IwishIwasmoreorganised Tue 30-Apr-13 21:25:19

Ah, it's a lovely age wink

DS2 wouldn't entertain potty training until 2 days after his 3rd birthday. He had one wee accident in the car and that was it - job done!

He still does things very much on his terms - I don't fret any more if he chooses ridiculous clothes, odd breakfast combinations, winter hat on a hot day.......

......pick your arguments carefully - most things aren't worth wasting energy on IMO!

For the tantrums the best things with ds2 are complete distraction and humour.

Ds1 was never like this, but ds2 keeps us on our toes!

CaptainSweatPants Tue 30-Apr-13 21:29:06

Have you tried bribery? Sticker charts etc
Chocolate buttons for using the potty ;-)

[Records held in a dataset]
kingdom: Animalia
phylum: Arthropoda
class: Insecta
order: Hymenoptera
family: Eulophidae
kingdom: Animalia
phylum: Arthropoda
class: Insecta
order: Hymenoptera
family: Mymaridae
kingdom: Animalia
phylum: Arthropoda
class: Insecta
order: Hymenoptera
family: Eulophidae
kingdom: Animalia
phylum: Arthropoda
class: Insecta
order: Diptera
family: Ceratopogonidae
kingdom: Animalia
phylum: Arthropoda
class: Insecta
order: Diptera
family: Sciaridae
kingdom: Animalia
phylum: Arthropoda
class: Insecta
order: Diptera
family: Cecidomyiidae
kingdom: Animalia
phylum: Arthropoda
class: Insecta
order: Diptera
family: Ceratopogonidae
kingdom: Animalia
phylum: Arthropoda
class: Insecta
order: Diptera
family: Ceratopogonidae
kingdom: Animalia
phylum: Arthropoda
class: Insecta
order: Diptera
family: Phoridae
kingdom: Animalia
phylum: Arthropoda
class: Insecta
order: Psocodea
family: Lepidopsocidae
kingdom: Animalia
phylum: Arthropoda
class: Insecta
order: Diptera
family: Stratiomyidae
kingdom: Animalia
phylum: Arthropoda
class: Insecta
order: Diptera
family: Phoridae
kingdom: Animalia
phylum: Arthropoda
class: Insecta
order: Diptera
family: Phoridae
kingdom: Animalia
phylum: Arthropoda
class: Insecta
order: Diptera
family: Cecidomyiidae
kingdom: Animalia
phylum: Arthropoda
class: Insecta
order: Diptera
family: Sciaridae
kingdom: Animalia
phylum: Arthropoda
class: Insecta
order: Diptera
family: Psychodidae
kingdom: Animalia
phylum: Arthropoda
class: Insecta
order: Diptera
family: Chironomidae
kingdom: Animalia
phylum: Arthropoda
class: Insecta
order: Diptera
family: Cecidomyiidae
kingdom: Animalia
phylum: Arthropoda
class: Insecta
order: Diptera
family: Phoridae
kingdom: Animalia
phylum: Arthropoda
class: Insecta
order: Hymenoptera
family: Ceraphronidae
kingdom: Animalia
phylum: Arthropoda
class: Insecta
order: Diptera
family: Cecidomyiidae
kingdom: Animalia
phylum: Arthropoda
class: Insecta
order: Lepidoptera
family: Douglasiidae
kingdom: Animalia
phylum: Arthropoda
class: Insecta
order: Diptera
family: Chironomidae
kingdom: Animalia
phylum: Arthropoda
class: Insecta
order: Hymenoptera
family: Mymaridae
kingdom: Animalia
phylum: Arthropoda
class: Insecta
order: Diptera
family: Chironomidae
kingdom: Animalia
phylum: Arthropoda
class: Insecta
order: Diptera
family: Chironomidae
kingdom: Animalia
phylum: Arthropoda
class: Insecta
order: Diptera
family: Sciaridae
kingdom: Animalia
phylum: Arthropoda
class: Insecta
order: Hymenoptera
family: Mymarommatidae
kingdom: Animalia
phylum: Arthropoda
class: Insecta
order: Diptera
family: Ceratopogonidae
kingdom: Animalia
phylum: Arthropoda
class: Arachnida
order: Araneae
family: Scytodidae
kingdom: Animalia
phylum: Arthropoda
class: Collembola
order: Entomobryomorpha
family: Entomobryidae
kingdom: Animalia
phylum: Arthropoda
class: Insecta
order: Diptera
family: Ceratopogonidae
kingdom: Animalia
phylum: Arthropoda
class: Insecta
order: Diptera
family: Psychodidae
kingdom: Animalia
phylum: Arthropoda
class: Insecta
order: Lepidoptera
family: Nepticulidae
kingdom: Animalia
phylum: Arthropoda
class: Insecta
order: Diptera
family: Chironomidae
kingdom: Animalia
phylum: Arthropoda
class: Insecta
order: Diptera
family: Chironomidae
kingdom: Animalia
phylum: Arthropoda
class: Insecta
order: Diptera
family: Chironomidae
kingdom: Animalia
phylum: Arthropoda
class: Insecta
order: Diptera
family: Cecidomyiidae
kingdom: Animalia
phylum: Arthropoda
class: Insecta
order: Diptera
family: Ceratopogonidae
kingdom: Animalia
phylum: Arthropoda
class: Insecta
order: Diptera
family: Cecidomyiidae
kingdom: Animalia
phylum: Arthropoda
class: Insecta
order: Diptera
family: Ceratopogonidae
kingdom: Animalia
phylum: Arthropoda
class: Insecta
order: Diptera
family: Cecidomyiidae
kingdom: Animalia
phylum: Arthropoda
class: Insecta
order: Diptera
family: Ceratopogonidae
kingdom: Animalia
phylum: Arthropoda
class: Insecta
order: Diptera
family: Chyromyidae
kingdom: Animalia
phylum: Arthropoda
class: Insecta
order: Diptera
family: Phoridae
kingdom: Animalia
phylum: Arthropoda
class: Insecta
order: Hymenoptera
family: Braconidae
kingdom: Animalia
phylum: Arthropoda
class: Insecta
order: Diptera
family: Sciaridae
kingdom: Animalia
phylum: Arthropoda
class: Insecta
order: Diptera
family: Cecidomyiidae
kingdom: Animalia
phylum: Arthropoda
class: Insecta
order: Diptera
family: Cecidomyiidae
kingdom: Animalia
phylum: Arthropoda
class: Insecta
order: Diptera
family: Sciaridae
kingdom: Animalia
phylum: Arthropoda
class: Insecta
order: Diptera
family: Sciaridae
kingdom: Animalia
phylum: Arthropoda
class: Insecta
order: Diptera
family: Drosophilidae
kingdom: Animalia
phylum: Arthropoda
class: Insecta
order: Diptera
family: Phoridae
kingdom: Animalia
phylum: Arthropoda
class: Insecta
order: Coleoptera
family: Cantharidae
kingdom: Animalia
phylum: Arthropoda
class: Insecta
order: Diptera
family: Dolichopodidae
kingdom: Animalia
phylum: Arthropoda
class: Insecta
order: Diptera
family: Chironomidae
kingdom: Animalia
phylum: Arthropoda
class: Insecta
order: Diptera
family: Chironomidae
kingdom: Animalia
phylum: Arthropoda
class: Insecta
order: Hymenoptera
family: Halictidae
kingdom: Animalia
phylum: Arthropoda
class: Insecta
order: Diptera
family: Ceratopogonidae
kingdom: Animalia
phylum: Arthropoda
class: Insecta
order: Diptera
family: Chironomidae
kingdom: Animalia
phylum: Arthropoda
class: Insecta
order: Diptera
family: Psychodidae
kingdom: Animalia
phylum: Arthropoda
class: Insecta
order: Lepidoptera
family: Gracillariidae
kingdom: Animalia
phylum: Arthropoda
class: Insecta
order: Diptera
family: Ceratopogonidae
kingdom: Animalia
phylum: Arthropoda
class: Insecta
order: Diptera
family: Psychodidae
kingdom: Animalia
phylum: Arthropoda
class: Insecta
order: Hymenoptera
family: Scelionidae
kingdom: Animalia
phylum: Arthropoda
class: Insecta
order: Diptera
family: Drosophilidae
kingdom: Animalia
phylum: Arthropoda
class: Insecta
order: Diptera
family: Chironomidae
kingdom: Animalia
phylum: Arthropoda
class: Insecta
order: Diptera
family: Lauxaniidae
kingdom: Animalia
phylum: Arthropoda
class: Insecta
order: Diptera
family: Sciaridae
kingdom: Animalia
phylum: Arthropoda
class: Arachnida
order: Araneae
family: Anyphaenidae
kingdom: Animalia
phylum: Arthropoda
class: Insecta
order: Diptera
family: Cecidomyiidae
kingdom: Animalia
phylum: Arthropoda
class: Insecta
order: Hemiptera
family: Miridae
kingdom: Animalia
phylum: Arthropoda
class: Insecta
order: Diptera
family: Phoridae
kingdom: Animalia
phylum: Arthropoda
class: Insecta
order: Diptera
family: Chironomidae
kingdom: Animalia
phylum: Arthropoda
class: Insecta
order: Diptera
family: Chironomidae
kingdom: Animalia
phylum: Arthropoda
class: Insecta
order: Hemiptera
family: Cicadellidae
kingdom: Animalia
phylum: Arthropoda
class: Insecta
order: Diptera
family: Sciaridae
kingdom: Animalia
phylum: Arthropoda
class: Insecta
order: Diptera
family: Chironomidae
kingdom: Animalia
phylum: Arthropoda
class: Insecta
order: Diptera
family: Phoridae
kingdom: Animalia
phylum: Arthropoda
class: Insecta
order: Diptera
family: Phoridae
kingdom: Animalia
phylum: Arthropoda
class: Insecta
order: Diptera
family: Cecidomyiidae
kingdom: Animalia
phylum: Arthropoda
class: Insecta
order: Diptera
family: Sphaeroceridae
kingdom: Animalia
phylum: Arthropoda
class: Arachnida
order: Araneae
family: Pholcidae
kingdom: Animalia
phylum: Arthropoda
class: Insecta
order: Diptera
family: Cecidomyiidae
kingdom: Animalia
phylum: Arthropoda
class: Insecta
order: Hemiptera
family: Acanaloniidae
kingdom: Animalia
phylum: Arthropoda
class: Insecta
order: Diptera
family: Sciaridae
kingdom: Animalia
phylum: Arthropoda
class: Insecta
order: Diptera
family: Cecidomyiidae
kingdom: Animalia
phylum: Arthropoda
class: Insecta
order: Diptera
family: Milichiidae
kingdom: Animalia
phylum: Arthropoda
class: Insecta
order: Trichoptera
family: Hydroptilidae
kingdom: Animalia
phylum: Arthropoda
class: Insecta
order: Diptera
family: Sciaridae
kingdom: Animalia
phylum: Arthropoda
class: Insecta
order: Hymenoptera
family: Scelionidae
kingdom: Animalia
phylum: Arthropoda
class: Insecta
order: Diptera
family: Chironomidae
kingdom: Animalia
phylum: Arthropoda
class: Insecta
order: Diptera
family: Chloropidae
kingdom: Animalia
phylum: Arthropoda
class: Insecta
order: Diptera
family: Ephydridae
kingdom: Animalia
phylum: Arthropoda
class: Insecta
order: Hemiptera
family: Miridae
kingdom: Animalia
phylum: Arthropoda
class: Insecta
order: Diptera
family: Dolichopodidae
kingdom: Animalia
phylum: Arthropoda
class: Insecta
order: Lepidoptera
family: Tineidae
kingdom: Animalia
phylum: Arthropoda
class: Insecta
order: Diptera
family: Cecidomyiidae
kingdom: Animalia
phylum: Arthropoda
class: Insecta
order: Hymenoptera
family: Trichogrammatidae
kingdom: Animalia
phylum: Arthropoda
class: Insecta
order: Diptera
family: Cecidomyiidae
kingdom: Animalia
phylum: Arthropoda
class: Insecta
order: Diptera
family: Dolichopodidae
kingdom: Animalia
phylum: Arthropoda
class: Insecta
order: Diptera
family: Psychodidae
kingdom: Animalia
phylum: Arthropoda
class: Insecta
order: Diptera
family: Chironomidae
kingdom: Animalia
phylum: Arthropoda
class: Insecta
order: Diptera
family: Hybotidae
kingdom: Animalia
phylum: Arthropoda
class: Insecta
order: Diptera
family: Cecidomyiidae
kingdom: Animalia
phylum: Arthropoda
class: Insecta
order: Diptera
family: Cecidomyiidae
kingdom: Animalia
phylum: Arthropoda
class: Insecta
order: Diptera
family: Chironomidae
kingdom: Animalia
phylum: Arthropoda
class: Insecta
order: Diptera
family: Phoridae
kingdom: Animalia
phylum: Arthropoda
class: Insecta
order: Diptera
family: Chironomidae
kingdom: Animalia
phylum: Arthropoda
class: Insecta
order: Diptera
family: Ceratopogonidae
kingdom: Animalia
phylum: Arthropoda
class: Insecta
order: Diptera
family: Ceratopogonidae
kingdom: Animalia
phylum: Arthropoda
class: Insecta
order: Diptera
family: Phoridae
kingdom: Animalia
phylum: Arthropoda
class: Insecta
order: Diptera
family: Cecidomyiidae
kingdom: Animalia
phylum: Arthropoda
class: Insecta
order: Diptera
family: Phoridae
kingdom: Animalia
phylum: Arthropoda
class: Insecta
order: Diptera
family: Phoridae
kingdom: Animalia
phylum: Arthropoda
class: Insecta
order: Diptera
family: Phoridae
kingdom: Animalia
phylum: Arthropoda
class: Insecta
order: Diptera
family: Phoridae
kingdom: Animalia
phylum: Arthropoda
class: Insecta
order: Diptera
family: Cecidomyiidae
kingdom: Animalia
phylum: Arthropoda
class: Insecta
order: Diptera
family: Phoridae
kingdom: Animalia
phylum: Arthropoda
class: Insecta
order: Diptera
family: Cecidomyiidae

WHAT YOU NEED TO DO:
a) Answer these questions using the forum thread above.
(i) How long after his third birthday did DS2 agree to potty training?
(ii) Where did DS2 have his one wee accident?
(iii) What treat does CaptainSweatPants suggest for using the potty?
b) List every choice DS2 makes that the forum thread says the poster no longer frets about.
c) Reproduce word for word the part of the forum thread starting with "Ds1 was never" and going on through "the potty ;-)".

EXERCISE ANSWERS:
a)
(i) Two days after his third birthday.
(ii) In the car.
(iii) Chocolate buttons.

b)
- Ridiculous clothes
- Odd breakfast combinations
- A winter hat on a hot day

c)
Ds1 was never like this, but ds2 keeps us on our toes!

CaptainSweatPants Tue 30-Apr-13 21:29:06

Have you tried bribery? Sticker charts etc
Chocolate buttons for using the potty ;-)